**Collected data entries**
%%

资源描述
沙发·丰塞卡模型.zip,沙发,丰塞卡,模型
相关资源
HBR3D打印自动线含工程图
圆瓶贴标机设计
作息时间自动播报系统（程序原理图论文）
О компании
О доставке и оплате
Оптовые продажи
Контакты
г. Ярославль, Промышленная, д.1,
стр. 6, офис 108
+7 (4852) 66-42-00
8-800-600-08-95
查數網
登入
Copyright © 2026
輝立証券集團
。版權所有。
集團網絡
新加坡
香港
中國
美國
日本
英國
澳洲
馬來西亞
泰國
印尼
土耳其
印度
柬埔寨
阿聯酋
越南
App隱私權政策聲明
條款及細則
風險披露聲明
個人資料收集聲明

%%
%%

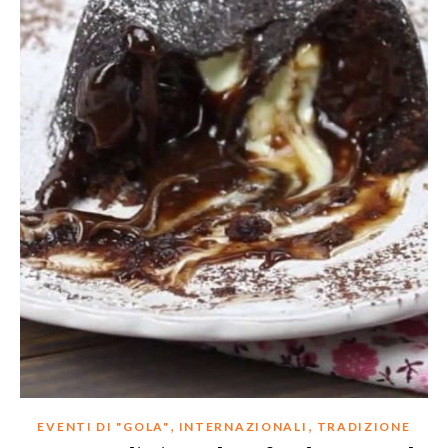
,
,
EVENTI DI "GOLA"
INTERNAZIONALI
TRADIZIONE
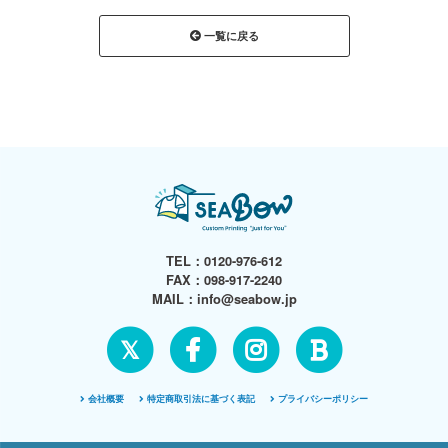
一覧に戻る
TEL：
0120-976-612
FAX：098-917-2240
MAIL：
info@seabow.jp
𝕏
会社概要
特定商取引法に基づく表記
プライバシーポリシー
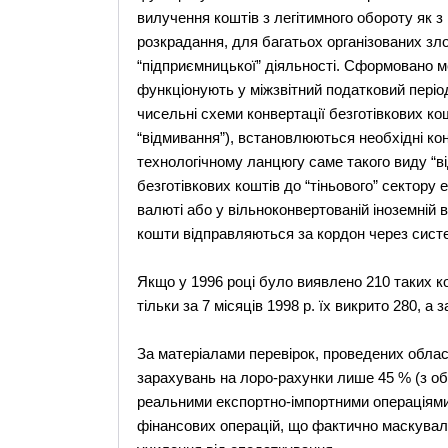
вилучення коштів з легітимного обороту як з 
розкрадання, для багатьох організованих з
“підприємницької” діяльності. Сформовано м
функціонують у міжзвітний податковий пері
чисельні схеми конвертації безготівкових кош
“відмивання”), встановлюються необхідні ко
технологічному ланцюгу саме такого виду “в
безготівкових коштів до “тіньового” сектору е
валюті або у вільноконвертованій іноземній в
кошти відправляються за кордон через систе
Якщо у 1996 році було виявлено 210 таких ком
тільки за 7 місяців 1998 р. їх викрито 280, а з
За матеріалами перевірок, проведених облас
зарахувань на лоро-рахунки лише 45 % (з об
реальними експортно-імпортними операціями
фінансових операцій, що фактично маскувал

%%

**WHAT TO WORK ON**
Within the entries above, work out the number of lines that include the string "безготівкових" and give only that.

**SOLUTION TO THIS PROBLEM**
2